### TASK DIRECTIONS
Return the entries below word for word. No picture belongs in the copy.

### Records contained in a dataset

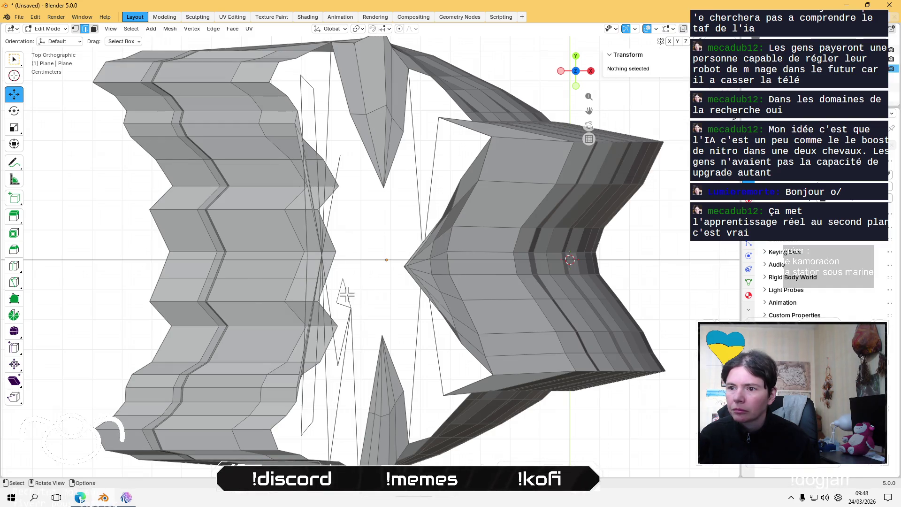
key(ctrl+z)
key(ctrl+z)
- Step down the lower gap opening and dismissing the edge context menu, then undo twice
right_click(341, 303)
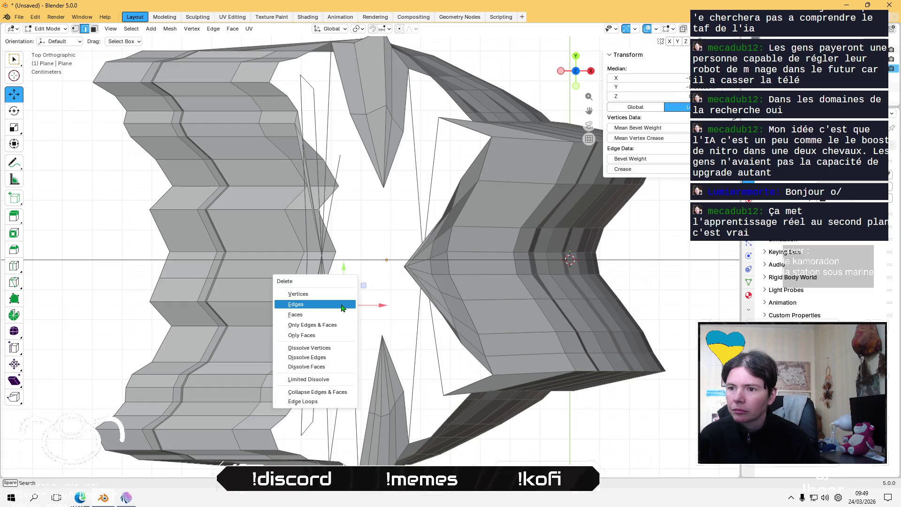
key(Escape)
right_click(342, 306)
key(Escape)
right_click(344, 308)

### WRITTEN SOLUTION
key(ctrl+z)
key(ctrl+z)
- Step down the lower gap opening and dismissing the edge context menu, then undo twice
right_click(341, 303)
key(Escape)
right_click(342, 306)
key(Escape)
right_click(344, 308)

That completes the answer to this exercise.